We could treat it as an eventual consistent operation if we want to speed up the transactions but I would not start with such an implementation for now considering that the amount of expected data will be limited. If we have to support very big tables (>100K rows) we should consider using a dedicated separate search index.
Note that since the virtual SEARCH_CONTENT column is not part of the column model of a synapse table, users cannot select or update its value.
Option 2 and 3:
This might the most flexible and simple solution (e.g. we do not have to do special work in the backend), users could decide to apply some pre-processing to the data that is indexed (e.g. stemming).

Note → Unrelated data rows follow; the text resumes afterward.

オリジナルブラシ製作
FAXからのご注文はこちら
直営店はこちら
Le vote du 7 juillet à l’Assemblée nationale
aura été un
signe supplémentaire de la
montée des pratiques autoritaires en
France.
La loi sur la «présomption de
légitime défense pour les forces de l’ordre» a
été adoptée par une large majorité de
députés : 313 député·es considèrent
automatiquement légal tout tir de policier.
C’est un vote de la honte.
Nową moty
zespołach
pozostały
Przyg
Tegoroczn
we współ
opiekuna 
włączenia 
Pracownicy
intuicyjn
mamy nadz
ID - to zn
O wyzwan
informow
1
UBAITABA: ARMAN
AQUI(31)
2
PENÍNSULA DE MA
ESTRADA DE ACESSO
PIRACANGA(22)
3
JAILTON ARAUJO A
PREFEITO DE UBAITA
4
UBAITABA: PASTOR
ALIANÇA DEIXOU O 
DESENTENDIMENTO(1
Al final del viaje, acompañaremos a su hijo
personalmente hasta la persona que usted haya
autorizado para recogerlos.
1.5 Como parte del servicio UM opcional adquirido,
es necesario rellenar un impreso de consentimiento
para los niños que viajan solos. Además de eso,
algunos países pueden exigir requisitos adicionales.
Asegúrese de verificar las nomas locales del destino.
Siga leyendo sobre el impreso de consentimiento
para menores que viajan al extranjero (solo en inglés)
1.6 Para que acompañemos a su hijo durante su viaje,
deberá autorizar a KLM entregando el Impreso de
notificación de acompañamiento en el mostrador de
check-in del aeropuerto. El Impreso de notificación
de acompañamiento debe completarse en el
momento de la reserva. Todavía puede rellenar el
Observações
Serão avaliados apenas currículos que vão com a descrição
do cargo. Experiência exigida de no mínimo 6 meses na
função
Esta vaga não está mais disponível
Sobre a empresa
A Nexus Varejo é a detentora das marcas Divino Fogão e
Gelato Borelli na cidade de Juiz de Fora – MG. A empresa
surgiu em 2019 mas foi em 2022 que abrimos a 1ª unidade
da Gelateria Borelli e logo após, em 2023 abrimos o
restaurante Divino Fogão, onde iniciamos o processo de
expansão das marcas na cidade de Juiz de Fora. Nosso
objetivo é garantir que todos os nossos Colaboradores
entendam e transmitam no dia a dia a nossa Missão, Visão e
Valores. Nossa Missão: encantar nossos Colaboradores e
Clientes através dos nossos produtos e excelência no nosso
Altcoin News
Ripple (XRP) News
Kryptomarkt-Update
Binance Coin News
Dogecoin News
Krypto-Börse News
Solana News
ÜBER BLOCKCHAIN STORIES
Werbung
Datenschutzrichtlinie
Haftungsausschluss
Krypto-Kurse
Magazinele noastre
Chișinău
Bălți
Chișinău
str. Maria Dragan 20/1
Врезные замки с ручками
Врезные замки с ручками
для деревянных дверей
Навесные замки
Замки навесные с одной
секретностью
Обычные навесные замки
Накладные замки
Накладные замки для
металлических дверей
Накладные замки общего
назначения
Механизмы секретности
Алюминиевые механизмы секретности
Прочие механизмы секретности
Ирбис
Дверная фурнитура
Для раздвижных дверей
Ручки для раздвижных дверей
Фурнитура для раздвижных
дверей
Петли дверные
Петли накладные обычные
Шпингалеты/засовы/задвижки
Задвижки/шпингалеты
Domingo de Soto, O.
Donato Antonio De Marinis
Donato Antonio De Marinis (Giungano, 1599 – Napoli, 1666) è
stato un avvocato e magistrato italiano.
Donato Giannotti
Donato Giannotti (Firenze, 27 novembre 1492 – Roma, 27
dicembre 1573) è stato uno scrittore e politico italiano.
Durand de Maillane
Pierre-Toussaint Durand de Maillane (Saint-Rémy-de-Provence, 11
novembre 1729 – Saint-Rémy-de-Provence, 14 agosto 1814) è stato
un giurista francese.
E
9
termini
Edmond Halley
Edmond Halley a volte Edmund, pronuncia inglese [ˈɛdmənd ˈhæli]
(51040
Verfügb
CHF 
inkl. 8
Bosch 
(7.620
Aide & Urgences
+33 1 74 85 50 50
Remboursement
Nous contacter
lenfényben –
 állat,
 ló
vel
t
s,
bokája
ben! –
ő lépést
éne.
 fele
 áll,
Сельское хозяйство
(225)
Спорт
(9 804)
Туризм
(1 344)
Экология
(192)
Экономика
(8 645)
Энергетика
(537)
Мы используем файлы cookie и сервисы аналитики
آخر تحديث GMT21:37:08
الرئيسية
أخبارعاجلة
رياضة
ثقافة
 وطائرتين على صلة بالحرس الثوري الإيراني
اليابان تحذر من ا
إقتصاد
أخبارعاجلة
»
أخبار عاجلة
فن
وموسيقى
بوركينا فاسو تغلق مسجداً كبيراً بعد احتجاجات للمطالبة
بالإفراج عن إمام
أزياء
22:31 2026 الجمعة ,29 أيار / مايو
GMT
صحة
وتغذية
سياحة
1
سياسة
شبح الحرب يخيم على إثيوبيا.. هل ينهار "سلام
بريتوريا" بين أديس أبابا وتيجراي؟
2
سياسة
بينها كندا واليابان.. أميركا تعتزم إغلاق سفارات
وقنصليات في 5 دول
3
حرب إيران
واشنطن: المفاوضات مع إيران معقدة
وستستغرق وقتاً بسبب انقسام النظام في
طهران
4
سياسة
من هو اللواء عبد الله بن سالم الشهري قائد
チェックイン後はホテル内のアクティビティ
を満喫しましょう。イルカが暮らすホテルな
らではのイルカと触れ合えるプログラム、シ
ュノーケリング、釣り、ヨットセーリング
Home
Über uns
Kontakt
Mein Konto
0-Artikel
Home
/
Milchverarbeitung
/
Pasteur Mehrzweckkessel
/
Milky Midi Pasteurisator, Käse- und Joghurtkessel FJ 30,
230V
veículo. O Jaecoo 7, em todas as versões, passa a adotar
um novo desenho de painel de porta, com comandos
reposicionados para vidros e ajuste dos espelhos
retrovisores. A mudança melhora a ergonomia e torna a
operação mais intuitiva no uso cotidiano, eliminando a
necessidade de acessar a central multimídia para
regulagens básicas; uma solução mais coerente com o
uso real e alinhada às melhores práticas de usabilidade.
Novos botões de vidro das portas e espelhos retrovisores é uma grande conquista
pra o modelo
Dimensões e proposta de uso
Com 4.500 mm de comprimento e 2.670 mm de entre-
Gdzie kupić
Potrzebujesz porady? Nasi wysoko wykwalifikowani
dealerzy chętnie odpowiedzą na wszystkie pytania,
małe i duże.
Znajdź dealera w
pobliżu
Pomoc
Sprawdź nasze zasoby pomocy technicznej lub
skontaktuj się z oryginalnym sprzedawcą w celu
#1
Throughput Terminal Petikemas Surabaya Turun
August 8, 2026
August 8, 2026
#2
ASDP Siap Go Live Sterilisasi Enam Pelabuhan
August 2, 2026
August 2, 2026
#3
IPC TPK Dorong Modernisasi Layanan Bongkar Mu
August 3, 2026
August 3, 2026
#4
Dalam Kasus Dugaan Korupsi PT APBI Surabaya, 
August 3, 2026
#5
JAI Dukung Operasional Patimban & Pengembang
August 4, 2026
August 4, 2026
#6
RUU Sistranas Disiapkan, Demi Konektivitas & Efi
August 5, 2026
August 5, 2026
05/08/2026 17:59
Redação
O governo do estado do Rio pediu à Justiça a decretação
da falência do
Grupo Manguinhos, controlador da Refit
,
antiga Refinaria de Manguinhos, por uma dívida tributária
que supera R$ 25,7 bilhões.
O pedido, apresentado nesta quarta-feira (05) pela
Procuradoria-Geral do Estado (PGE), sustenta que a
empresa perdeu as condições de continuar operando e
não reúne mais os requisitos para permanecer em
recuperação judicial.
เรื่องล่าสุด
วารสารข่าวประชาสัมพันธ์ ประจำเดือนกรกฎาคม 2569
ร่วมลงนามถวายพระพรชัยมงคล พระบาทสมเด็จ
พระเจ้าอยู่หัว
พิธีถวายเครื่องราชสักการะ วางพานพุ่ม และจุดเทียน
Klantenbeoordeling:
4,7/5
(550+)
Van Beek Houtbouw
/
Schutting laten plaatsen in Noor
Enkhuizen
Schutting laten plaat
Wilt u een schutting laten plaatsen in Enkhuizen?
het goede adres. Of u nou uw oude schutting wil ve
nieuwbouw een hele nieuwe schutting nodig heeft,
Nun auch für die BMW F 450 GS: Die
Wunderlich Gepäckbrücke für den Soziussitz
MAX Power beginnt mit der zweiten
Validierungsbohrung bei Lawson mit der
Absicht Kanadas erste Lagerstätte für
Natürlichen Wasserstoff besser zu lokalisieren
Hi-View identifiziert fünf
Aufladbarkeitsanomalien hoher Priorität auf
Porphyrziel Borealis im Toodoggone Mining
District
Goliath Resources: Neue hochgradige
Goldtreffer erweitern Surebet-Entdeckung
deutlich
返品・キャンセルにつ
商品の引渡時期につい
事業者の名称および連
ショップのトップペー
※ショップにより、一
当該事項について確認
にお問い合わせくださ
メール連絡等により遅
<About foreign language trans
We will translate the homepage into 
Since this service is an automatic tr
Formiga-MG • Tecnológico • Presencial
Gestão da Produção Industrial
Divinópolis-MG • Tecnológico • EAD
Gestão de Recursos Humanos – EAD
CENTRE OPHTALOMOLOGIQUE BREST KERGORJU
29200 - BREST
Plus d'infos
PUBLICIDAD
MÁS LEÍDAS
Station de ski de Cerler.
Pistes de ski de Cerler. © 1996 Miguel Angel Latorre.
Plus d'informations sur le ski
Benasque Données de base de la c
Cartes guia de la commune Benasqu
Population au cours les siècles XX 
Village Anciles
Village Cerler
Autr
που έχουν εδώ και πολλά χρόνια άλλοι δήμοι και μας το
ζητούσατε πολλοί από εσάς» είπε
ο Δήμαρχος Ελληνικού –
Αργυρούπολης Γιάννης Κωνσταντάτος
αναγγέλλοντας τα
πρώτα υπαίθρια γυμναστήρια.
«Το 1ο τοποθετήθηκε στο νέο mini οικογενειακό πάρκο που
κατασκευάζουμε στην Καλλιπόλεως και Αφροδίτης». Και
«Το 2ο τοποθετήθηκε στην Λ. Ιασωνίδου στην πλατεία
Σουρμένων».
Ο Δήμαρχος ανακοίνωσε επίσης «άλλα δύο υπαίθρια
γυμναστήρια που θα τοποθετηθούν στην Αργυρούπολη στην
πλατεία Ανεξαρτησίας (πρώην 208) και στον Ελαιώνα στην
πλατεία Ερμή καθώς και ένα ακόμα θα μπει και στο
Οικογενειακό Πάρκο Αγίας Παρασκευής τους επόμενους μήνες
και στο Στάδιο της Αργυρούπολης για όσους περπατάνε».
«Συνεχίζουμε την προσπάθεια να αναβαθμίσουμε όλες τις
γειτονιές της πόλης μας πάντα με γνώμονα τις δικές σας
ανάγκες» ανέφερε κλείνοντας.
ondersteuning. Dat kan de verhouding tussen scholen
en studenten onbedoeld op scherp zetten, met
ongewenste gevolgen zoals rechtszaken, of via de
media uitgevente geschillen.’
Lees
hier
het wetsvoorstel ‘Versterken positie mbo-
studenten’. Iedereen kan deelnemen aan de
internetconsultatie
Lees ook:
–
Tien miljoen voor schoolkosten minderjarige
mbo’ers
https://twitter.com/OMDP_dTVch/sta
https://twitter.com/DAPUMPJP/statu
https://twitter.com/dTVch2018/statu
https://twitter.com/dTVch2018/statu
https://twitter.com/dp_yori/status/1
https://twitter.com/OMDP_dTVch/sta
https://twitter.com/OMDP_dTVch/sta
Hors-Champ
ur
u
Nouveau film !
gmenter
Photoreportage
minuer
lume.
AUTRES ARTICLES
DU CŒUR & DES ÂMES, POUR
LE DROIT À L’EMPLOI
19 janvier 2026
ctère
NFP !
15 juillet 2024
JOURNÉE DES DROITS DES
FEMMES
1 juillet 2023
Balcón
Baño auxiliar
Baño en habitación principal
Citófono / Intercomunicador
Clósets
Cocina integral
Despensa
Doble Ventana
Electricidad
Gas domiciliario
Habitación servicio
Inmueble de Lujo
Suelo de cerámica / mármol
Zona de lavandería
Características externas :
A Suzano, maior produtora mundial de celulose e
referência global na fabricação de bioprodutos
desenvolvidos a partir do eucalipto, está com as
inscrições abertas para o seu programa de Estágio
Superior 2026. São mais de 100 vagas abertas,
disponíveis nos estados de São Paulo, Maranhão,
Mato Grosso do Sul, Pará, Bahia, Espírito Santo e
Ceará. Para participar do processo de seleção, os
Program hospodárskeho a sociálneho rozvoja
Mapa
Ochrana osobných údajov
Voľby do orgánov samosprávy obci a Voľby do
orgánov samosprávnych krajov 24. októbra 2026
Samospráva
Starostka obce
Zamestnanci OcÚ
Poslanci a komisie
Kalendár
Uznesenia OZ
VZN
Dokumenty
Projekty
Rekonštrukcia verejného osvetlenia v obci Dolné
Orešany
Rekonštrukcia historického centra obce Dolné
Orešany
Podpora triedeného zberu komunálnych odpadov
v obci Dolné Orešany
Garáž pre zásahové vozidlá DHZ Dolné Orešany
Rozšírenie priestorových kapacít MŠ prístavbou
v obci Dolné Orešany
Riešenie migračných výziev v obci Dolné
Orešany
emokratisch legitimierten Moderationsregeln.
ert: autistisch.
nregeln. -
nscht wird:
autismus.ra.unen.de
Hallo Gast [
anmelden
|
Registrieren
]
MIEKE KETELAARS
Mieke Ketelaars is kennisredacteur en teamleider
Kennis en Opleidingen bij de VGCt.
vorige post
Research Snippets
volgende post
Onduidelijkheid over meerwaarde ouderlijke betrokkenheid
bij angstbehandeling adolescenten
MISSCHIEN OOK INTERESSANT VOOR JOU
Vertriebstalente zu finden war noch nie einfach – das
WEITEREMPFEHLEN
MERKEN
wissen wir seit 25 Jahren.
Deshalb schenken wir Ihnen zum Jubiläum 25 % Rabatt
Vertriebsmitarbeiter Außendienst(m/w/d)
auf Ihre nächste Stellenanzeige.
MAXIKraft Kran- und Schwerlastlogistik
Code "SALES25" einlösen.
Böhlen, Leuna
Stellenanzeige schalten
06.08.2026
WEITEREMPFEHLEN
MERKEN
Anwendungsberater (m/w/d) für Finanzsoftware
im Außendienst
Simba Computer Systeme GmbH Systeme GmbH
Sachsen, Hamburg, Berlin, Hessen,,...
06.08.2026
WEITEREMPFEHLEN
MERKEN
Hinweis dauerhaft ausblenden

This options allow the users to “tweak” the search results, e.g. adding synonyms, removing unwanted tokens etc
Since the column is part of the model it is returned in the results for a
select *
.This would potentially work automatically even with views
Design Review 09/13/2021:
Option 2 and 3 excluded, they put too much burden on the end user and we need an automatic solution
Consider a boolean at the table level rather than in the column model, this makes it more automatic for the user, in the backend we select the columns to index ourselves (with the possibility to extend it in the future so the user can customize which columns to index).
Add a specific parameter to the search query model on top of supporting a new SQL function to make it easier for the clients.